Biggar View – Autumn 2017

I’ve been spending a lot of time courtside lately. Basketball court, that is. And although I once played competitively myself (no surprise at 6’2”), these days I’m mostly watching my son Ellis from the safety of the sidelines.

I love basketball. It’s a complex team game and for a team to succeed they really have to know how to play together, how to move as one, playing to each other’s strengths while staying united and focused on the goal. That’s a big ask for anyone and, particularly in Ellis’ case, for a group of independently-minded 14-year-old boys with varying skills and roles.

Lately, while watching him play, I have reflected on similarities in our CF world. The introduction of two new drugs—Kalydeco and Orkambi—has turned things a little topsy turvy. On the one hand, we have found ourselves seeing possibility and hope where there had been darkness. But, unfortunately, it’s not a total slam-dunk.

Firstly, because we know these drugs aren’t going to win the game for everyone. At best, it will be those with the right mutations and, even then, the drugs seem to work to varying degrees for different people. Many of us have heard of patients whose sweat chloride has gone back into the normal range on Kalydeco, they have gained significant weight and seemed to halt the progression of their illness. Wow! Most clinicians working in the field are saying this is a remarkable accomplishment. The extreme success stories on Orkambi are less common, but there have been some.

For those who haven’t experienced this turnaround—or who have the ‘wrong’ mutation—it’s a tricky time. Anyone who has lived with this illness and knows its horrors and heartaches wants everyone in the game to win, to be cured. Yet as we see things coming down the pipeline for others but not us, or our kids, it’s scary. And we can begin to feel a little more alone.

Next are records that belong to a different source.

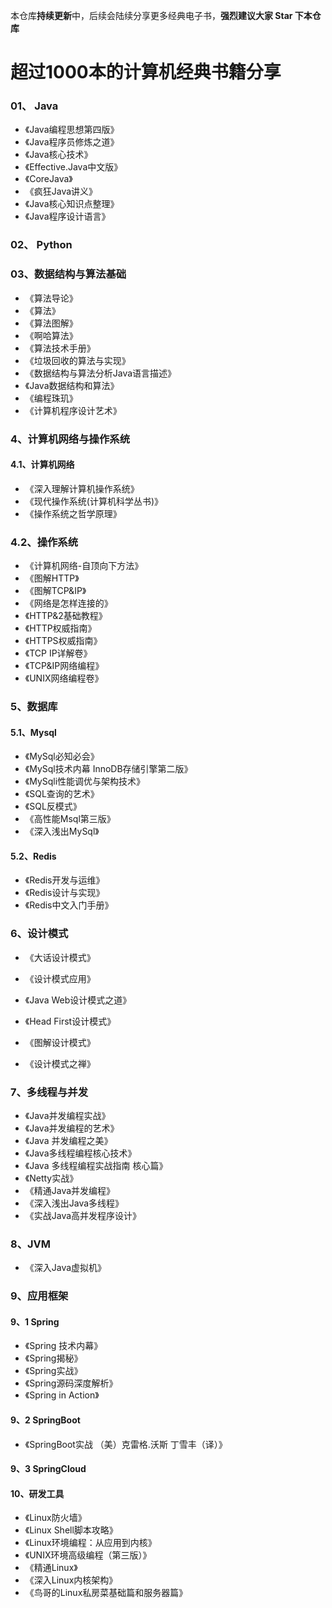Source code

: 本仓库**持续更新**中，后续会陆续分享更多经典电子书，**强烈建议大家 Star 下本仓库**


# 超过1000本的计算机经典书籍分享


### 01、 Java

-  《Java编程思想第四版》
-  《Java程序员修炼之道》
-  《Java核心技术》
-  《Effective.Java中文版》
-   《CoreJava》
-   《疯狂Java讲义》
-   《Java核心知识点整理》
-   《Java程序设计语言》

### 02、 Python

### 03、数据结构与算法基础

-  《算法导论》
-  《算法》
-  《算法图解》
-  《啊哈算法》
-  《算法技术手册》
-  《垃圾回收的算法与实现》
-  《数据结构与算法分析Java语言描述》
-  《Java数据结构和算法》
-  《编程珠玑》
-  《计算机程序设计艺术》


###  4、计算机网络与操作系统

#### 4.1、计算机网络

-  《深入理解计算机操作系统》
-  《现代操作系统(计算机科学丛书)》
-  《操作系统之哲学原理》

### 4.2、操作系统

-   《计算机网络-自顶向下方法》
-   《图解HTTP》
-   《图解TCP&IP》
-   《网络是怎样连接的》
-    《HTTP&2基础教程》
-    《HTTP权威指南》
-    《HTTPS权威指南》
-    《TCP IP详解卷》
-    《TCP&IP网络编程》
-    《UNIX网络编程卷》


###  5、数据库

#### 5.1、Mysql

 - 《MySql必知必会》
 - 《MySql技术内幕 InnoDB存储引擎第二版》
 - 《MySqli性能调优与架构技术》
 - 《SQL查询的艺术》
 - 《SQL反模式》
 - 《高性能Msql第三版》
 - 《深入浅出MySql》

#### 5.2、Redis
 
 - 《Redis开发与运维》
 - 《Redis设计与实现》
 - 《Redis中文入门手册》

### 6、设计模式

   - 《大话设计模式》
   - 《设计模式应用》
     
   - 《Java Web设计模式之道》
   - 《Head First设计模式》
   - 《图解设计模式》
   - 《设计模式之禅》

### 7、多线程与并发

  - 《Java并发编程实战》
  - 《Java并发编程的艺术》
  - 《Java 并发编程之美》
  - 《Java多线程编程核心技术》
  - 《Java 多线程编程实战指南 核心篇》
  - 《Netty实战》
  - 《精通Java并发编程》
  - 《深入浅出Java多线程》
  - 《实战Java高并发程序设计》

### 8、JVM
  - 《深入Java虚拟机》

### 9、应用框架
 #### 9、1 Spring
  - 《Spring 技术内幕》
  - 《Spring揭秘》
  - 《Spring实战》
  - 《Spring源码深度解析》
  - 《Spring in Action》
  #### 9、2 SpringBoot

  - 《SpringBoot实战 （美）克雷格.沃斯 丁雪丰（译）》

  #### 9、3 SpringCloud


#### 10、研发工具

  - 《Linux防火墙》
  -  《Linux Shell脚本攻略》
  - 《Linux环境编程：从应用到内核》
  - 《UNIX环境高级编程（第三版）》
  -  《精通Linux》
  - 《深入Linux内核架构》
  -  《鸟哥的Linux私房菜基础篇和服务器篇》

The thing is that there are a lot of players on this team and we all have slightly different ideas of how the game might best be won. There are the patients and families who, until the introduction of mutation-specific drugs, all had a fairly similar idea of how to play. Then there are the clinical teams, the researchers, the support organisations (CFV and CFA), the government (who funds our healthcare and drugs), and the pharmaceutical companies. Lately, many voices have been speaking up about how to win. And I have found myself at times lately wondering if we’re all playing to win the same game.

So, what is the goal? It’s healthier and longer lives for people with CF. That has to be our ‘true north’, the goal we focus on when things get messy and complicated.

While we all feel panicky about needing treatments and changes today, we must focus on our goal and take the long view. We’re going to need drug funding and friends in government for a long time to come, so it’s critical we maintain those strong relationships so we have a sympathetic ear when the next wave of drugs arrives. And there will be another wave. We also need to remember that sometimes the other players, like the pharmaceutical companies, have competing goals and priorities besides our ‘true north’.

As patients and families, we certainly can be single-minded—and we need to be. We also need to be smart and united, to speak as one. Our stories will sway hearts, but the evidence must back us up. Our whole team must be onside through strong, well-supported arguments. Because when the game is over, we want everyone with CF to win.